I deny that a bunch of  junk “came out of” Vatican II. That’s a false premise. It came from liberalism and the secularizing cultural chaos of the 60s, whereas Vatican II was entirely orthodox and in line with Sacred Tradition. The garbage that happened for 40 or more years after Vatican II (the so-called “spirit of Vatican II”)  is not the council’s fault. Nor is it anything new in the history of ecumenical councils. 

Most of even the Western bishops (minus the pope) went astray during the 4th century Arian crisis, even though the Council of Nicaea had already settled the question. The East went almost entirely astray, as Newman noted in his Essay on DevelopmentLikewise, we see the wholesale defection of the bishops in England during Henry VIII (though under threat of death). Only St. John Fisher held firm.

G. K. Chesterton noted that the Church has gone to the dogs five times, and in every case, the dog died. It will again in this instance. The theologically liberal / modernist / dissident / heterodox generation will mostly die out in the next 20 years. They had their “fun” and wreaked havoc. Now they will go into the dustbin of history with all the other heretics and schismatics. Fr. Hardon often said that “the worst centuries in history were always followed by centuries of revival.” We’re in that century. Revival is coming, for those who have the eyes of faith to see it.

Radical reactionaries make out that Vatican II is somehow opposed to the Tridentine Mass. But who brought the Tridentine Mass back? Pope St. John Paul II (whom radical Catholic reactionaries despise) first made it more widely available, and then Pope Benedict XVI in a more sweeping way.

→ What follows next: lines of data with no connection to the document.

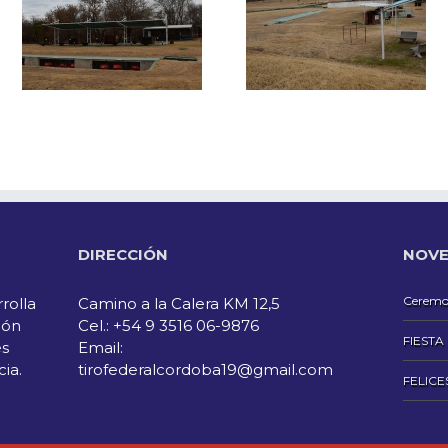
DIRECCIÓN
NOVE
Ceremon
rolla
Camino a la Calera KM 12,5
ión
Cel.: +54 9 3516 06-9876
FIESTA
es
Email:
cia.
tirofederalcordoba19@gmail.com
FELICE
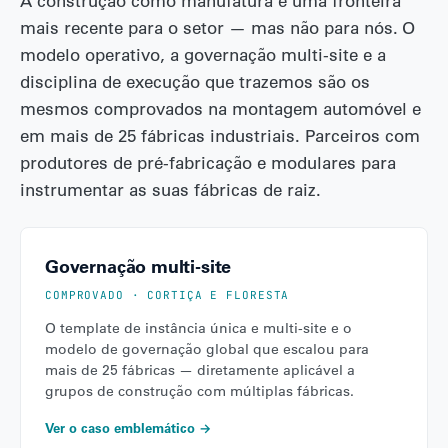
A construção como manufatura é uma fronteira
mais recente para o setor — mas não para nós. O
modelo operativo, a governação multi-site e a
disciplina de execução que trazemos são os
mesmos comprovados na montagem automóvel e
em mais de 25 fábricas industriais. Parceiros com
produtores de pré-fabricação e modulares para
instrumentar as suas fábricas de raiz.
Governação multi-site
COMPROVADO · CORTIÇA E FLORESTA
O template de instância única e multi-site e o
modelo de governação global que escalou para
mais de 25 fábricas — diretamente aplicável a
grupos de construção com múltiplas fábricas.
Ver o caso emblemático →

They are both quintessentially men of Vatican II.

Pope Benedict, the traditionalists’ darling (also the fave of many radical Catholic reactionaries) did not (oddly enough!) take away the Novus Ordo, did he? The reactionaries loved him for making the Old Mass available universally (in theory), but they also like to ignore the fact that he also taught that both Masses were forms of the one Latin / Roman Rite. As usual, it’s an arbitrary pick-and-choose (always the schismatic and heretical tendency). Pope Benedict also taught that Vatican II had precisely the same authority as Trent. If one accepts Trent, they must accept Vatican II on exactly the same basis (extraordinary gathering of bishops presided over by the pope). He stated that in The Ratzinger Report, from 1985. The radical reactionaries love to quote his pre-papal writings; yet they seem to ignore this particular teaching of his.

I wrote about this in a dialogue with people who were giving up on the reform of the reform. They will cite Benedict regarding the Old Mass, from 2007, but when they cite him talking about the New Mass, it’s almost always (to me, comically) drawn from a few over-used (and taken out of context) critical comments, pre-pope.

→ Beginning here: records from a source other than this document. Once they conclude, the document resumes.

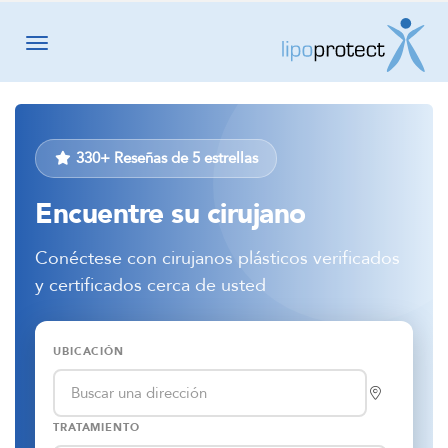
Toggle navigation
330+
Reseñas de 5 estrellas
Encuentre su cirujano
Conéctese con cirujanos plásticos verificados
y certificados cerca de usted
UBICACIÓN
TRATAMIENTO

In the “Benedictine era,” the quasi-schismatic kooks among the radical Catholic reactionaries ratcheted down their extremist rhetoric quite a bit, and many of them became respectable mainstream traditionalists: which is why I am now careful to identify and distinguish two completely different groups. But since his departure, it’s been a trend of “revival” back to the old madness, with fools and nattering nabobs objecting to Pope Francis every time he puts on a pair of socks. So we have the same garbage repeated. Error always acts in the same boorish, tired way.

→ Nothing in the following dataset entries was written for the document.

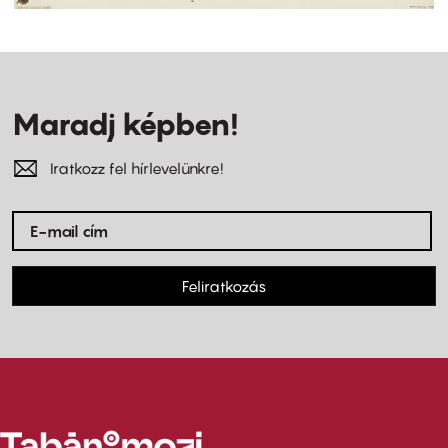
Maradj képben!
Iratkozz fel hírlevelünkre!
Feliratkozás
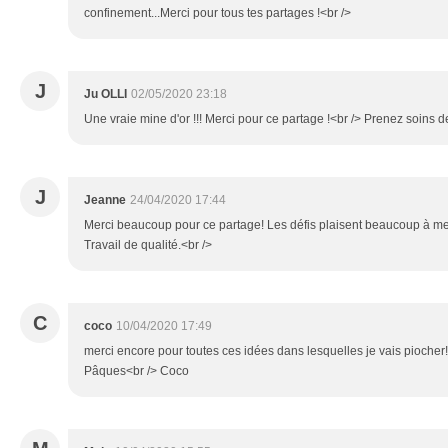
confinement...Merci pour tous tes partages !<br />
J
Ju OLLI
02/05/2020 23:18
Une vraie mine d'or !!! Merci pour ce partage !<br /> Prenez soins 
J
Jeanne
24/04/2020 17:44
Merci beaucoup pour ce partage! Les défis plaisent beaucoup à mes 
Travail de qualité.<br />
C
coco
10/04/2020 17:49
merci encore pour toutes ces idées dans lesquelles je vais pioche
Pâques<br /> Coco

Hopefully, the worst of them will depart and spread their errors elsewhere (or cease and desist and mind their own souls, which are in grave danger), and we can get back to the business of being Catholics and following Holy Mother Church, minus their endless wrongheaded cackling and bellyaching and creation of divisions, to the devil’s great delight, and minus the irritating, irrational hostility against a straw man that these critics falsely think is the Second Vatican Council.